Savings accounts pay modest interest on the money you deposit with a bank, credit union, or other financial company. Depositing funds is easy, and you can quickly access your cash whenever you need it. The fastest and most convenient way to open a savings account is online.
Set a goal
First decide how much you want to save. Then, set a time frame for when you want it completed. If you’re not accustomed to saving, start small and make it a habit. Then increase the amount you save incrementally.
Your bank or credit union limits the number of withdrawals you can make from your savings account each month, and they may charge fees unless you maintain a certain average monthly balance. So ask about these and other restrictions before opening an account.
While liquidity is a key benefit of a savings account, easy access to funds might tempt you to prematurely tap and spend what you’ve saved.
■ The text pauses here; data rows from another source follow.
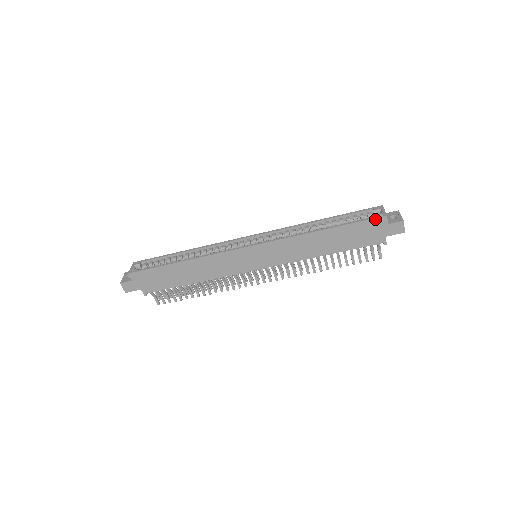
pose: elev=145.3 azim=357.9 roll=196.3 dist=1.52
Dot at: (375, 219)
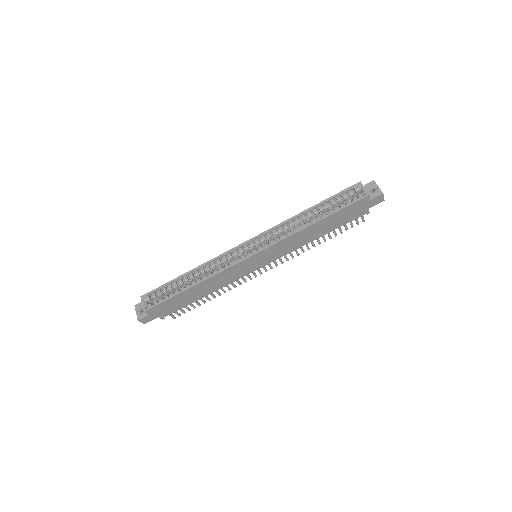
Dot at: (359, 200)
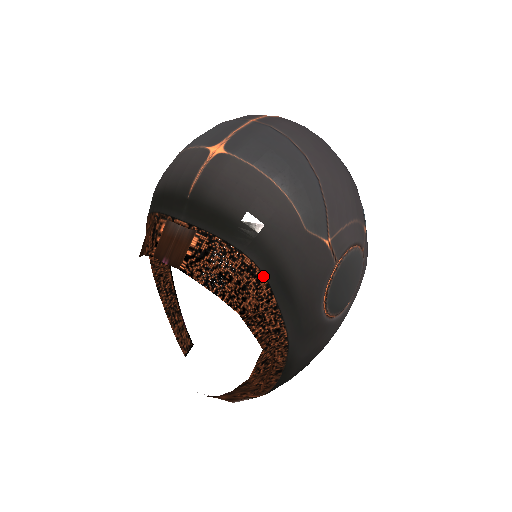
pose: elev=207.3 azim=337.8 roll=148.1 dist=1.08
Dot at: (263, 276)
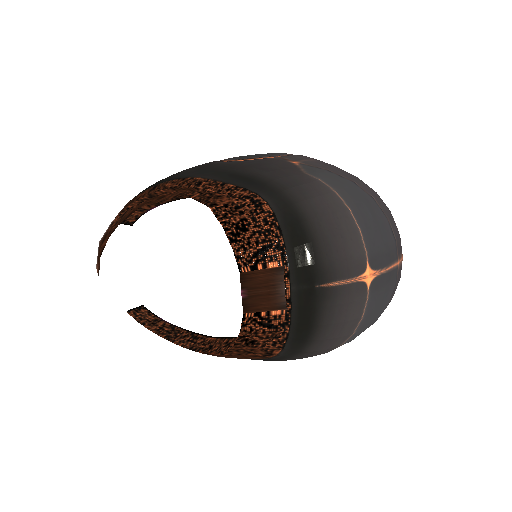
Dot at: (266, 358)
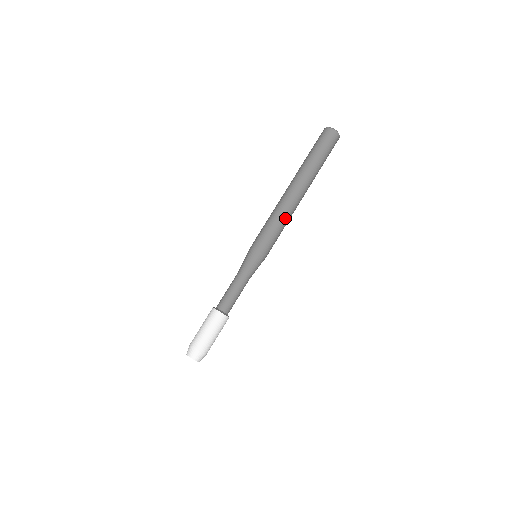
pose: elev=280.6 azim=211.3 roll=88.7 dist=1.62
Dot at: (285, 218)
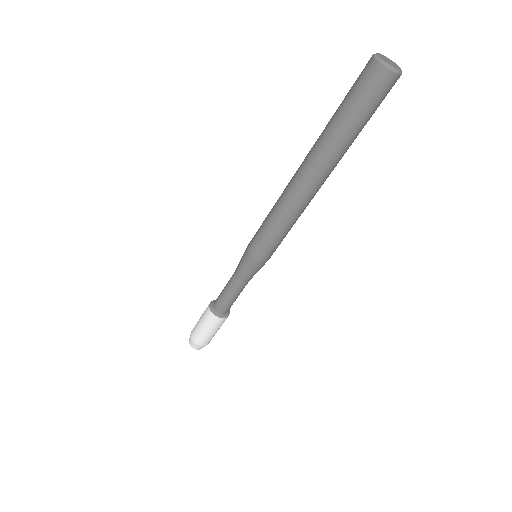
Dot at: (297, 219)
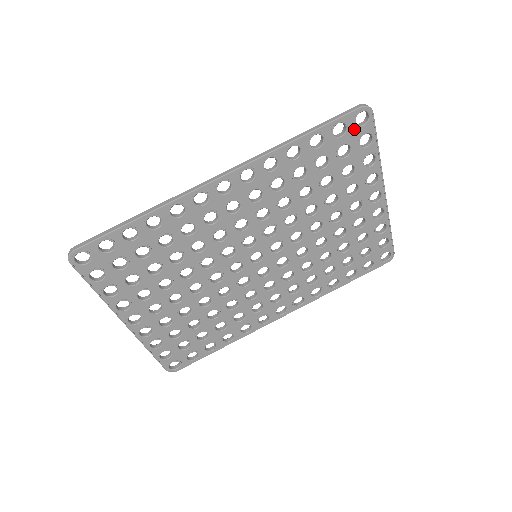
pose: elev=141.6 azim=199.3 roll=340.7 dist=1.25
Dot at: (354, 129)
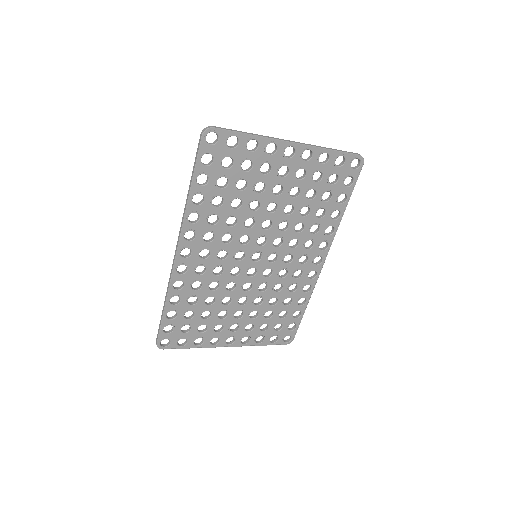
Dot at: (216, 148)
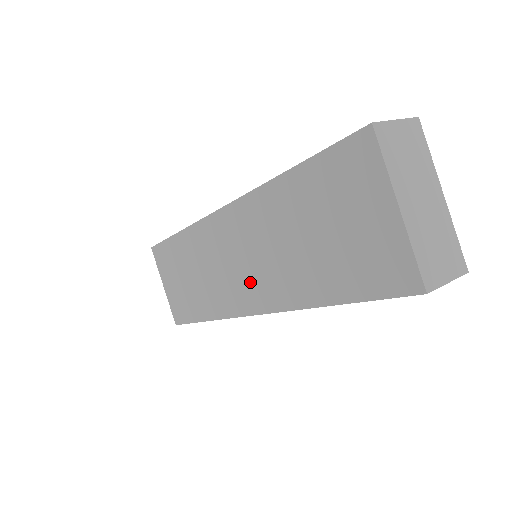
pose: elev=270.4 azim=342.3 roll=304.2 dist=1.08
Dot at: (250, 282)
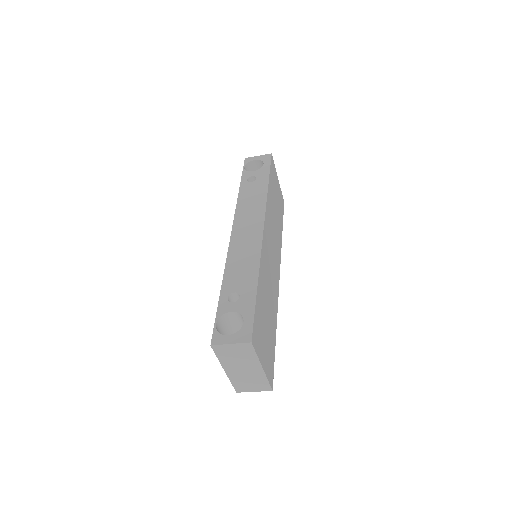
Dot at: occluded
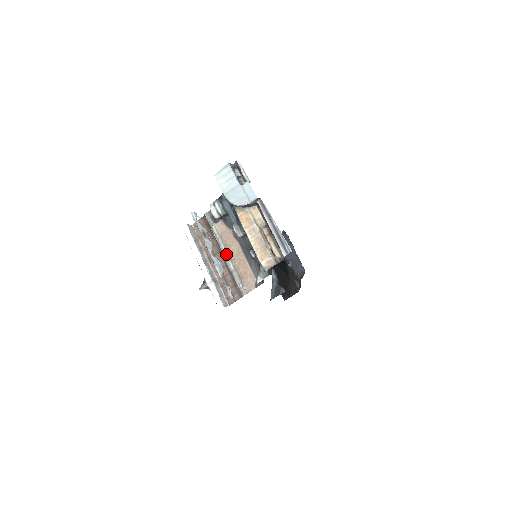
If you regularly deplete your savings, you may need to cut your expenses or find a way to bring in more income.
Depending on how much you’ve saved, even a modest quarter-percent more in interest can yield hundreds more dollars a year. So shop around. Typically, credit unions have higher rates than brand-name banks. And online banks often pay higher interest than traditional banks. Even consider a Money Market Account – it’s just as safe as a savings account (both are FDIC insured) and usually earns higher interest than a regular savings account, but may have a higher minimum deposit and balance requirement.
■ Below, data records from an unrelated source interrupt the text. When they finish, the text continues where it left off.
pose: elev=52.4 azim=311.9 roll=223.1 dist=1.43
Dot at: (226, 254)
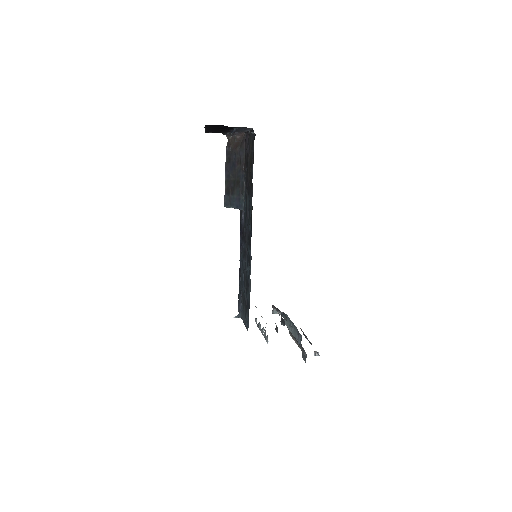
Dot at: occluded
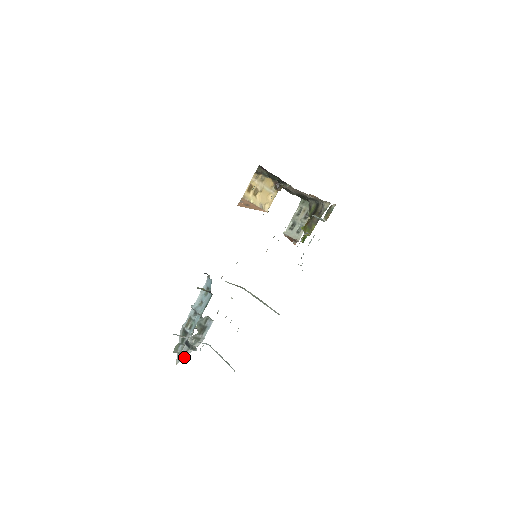
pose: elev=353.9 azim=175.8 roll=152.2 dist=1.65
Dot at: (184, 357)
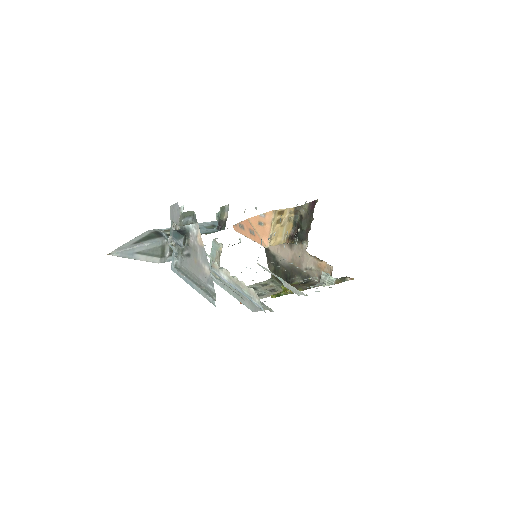
Dot at: (126, 256)
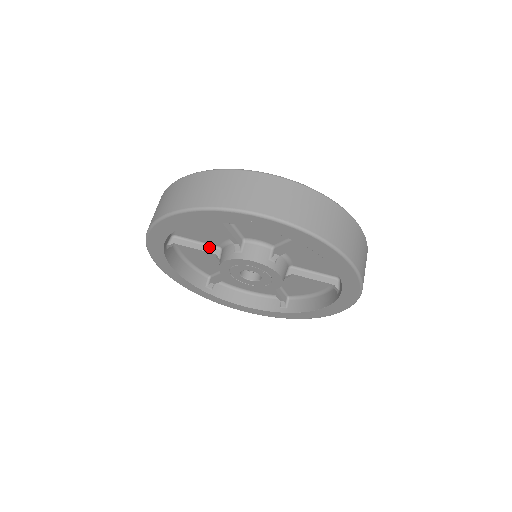
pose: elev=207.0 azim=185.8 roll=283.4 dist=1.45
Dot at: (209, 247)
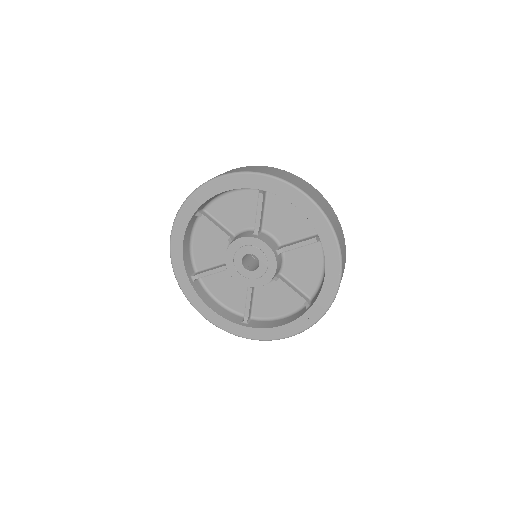
Dot at: (227, 231)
On a tight budget? Ask your bank or credit union to transfer a fixed amount every month, or every pay period, to your savings account. Some financial companies even reward automatic deposits of as little as $25 a month by waving minimum balance requirement fees.
Divide and conque
Don’t keep savings in a checking account with a mental note that they’re savings. Instead, open a dedicated savings account—preferably in an institution other than the one you normally use. Out-of- sight/out-of-mind can help keep your savings secure.